Certains fonds de pension britanniques ont bouleversé leur allocation d'actifs au profit des obligations. Serait-ce le signe d'une perte de confiance dans les actions ?

La réalité est en fait plus complexe. Le projet d'introduction d'une nouvelle norme comptable (la FRS 17), qui devait entrer en vigueur en 2003, a suscité un vif émoi. Ce projet a été proposé par le Gouvernement, à la suite du rapport Myners qui dénonçait certaines défaillances dans la gestion globale des fonds de pension. La norme FRS 17 obligeait en particulier à faire apparaître les déficits probables des fonds dans les comptes annuels des entreprises, ces déficits étant estimés selon des méthodes extrêmement rigoureuses. Or, en Grande-Bretagne, les fonds de pension à prestations définies comportaient souvent 80 % d'actions. Quand on rend le bilan de l'entreprise à ce point sensible au niveau du taux de financement de son fonds de pension, l'aversion au risque devient brutale. La société Boots, par exemple, a annoncé publiquement qu'elle passerait à 100 % en gestion obligataire ! Ce qui signifie que la vente d'actions est intervenue à un très mauvais moment, en réaction à une réglementation trop stricte quand elle aurait dû au contraire être assouplie. Corrélativement il y a eu, en plus, une accélération très forte des mouvements de fermeture de fonds à prestations définies au profit de systèmes à cotisations définies.
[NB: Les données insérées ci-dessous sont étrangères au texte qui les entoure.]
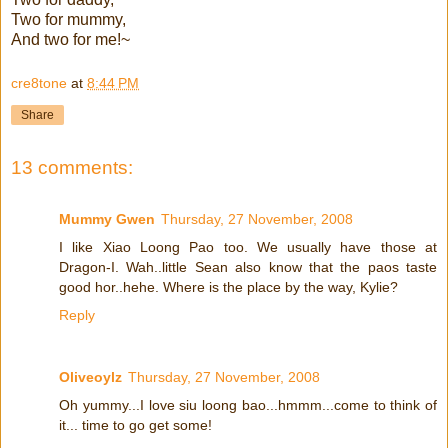
Two for mummy,
And two for me!~
cre8tone
at
8:44 PM
Share
13 comments:
Mummy Gwen
Thursday, 27 November, 2008
I like Xiao Loong Pao too. We usually have those at
Dragon-I. Wah..little Sean also know that the paos taste
good hor..hehe. Where is the place by the way, Kylie?
Reply
Oliveoylz
Thursday, 27 November, 2008
Oh yummy...I love siu loong bao...hmmm...come to think of
it... time to go get some!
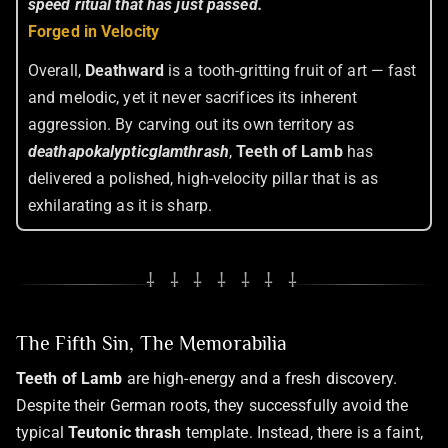
speed ritual that has just passed.
Forged in Velocity
Overall,
Deathward
is a tooth-gritting fruit of art — fast
and melodic, yet it never sacrifices its inherent
aggression. By carving out its own territory as
deathapokalypticglamthrash
,
Teeth of Lamb
has
delivered a polished, high-velocity pillar that is as
exhilarating as it is sharp.
⸸ ⸸ ⸸ ⸸ ⸸ ⸸ ⸸
The Fifth Sin, The Memorabilia
Teeth of Lamb
are high-energy and a fresh discovery.
Despite their German roots, they successfully avoid the
typical
Teutonic thrash
template. Instead, there is a faint,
Compte tenu de la prochaine entrée en vigueur des normes internationales IAS, l'application de cette loi aux effets pervers a été reportée sine die.

Les fonds de pension au Royaume-Uni sont-ils aussi financés uniquement par l'employeur ?
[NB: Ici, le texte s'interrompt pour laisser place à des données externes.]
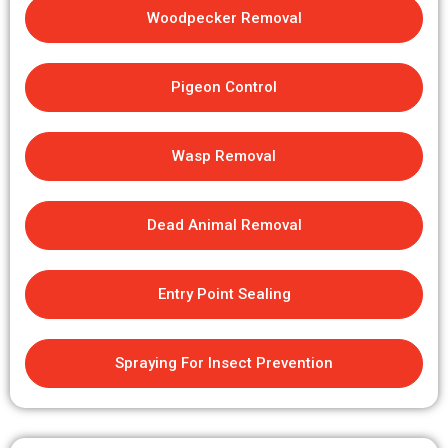
Woodpecker Removal
Pigeon Control
Wasp Removal
Dead Animal Removal
Entry Point Sealing
Spraying For Insect Prevention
Non, les salariés y contribuent également. C'est l'une des grandes différences avec le système américain. La gestion est paritaire, avec une réelle influence des représentants des salariés. Ils ont d'ailleurs fait pression pour obtenir des garanties de niveau de rente et de revalorisation.

En France, vaut-il mieux laisser foisonner une multitude de formes d'épargne destinées à compléter les retraites obligatoires ou créer un outil supplémentaire ?

Il est toujours possible de créer de nouveaux produits, mais à condition qu'ils soient gérables et rentables. N'oublions pas que les frais de gestion des produits de retraite facultative doivent être optimisés, y compris pour une institution de prévoyance ou une mutuelle, qui exigent aussi un certain retour sur investissement. Les fonds de pension de la loi " Thomas " abrogée comportaient trop d'options. C'est aussi une tendance du projet " Afpen ". En voulant faire plaisir à tous les professionnels, le système devient lourd et cher à gérer et on augmente les difficultés de gestion des risques techniques et financiers, qui ne sont déjà pas minces. Un système avec trop de garanties supportées par l'entreprise est inacceptable pour les employeurs, mais un système qui en serait dépourvu l'est tout autant pour les représentants des salariés. Dans le cadre de régimes à cotisations définies, certaines garanties, comme le maintien du capital avec une revalorisation de type indexation sur l'inflation, me semblent être un minimum. Les contrats dits " article 83 du code général des impôts ", même aménagés, ne sont pas des fonds de pension, mais un cadre fiscal, qui a le mérite de rendre obligatoire l'adhésion individuelle du salarié. Il revient aux autorités de tutelles de fixer des règles suffisamment lisibles pour favoriser un retour de la retraite facultative dans les négociations paritaires d'entreprise ou de branche, car le marché ne peut pas trouver lui-même le produit équilibré, et l'expérience anglo-saxonne est là pour le démontrer.



SA CARRIÈRE

Actuaire, École nationale de la statistique et de l'administration économique (Ensae), maîtrise de mathématiques appliquées aux sciences sociales, option économie.

1982 Directeur technique et financier de l'Union nationale des institutions de retraite des salariés (Unirs), qui a fusionné dans l'Arrco.

1998 Actuaire conseil au cabinet Fixage à Paris.

2000 Stratégiste institutionnel à la société SEI Investments, société de gestion financière américaine multigérant encore en joint venture avec le CCF jusqu'en mai 2002. Implantée dans dix pays, SEI gère près de 80 Md$ d'actifs.

2002 En mai, il devient directeur de la gestion et membre du directoire de SEI Investments France.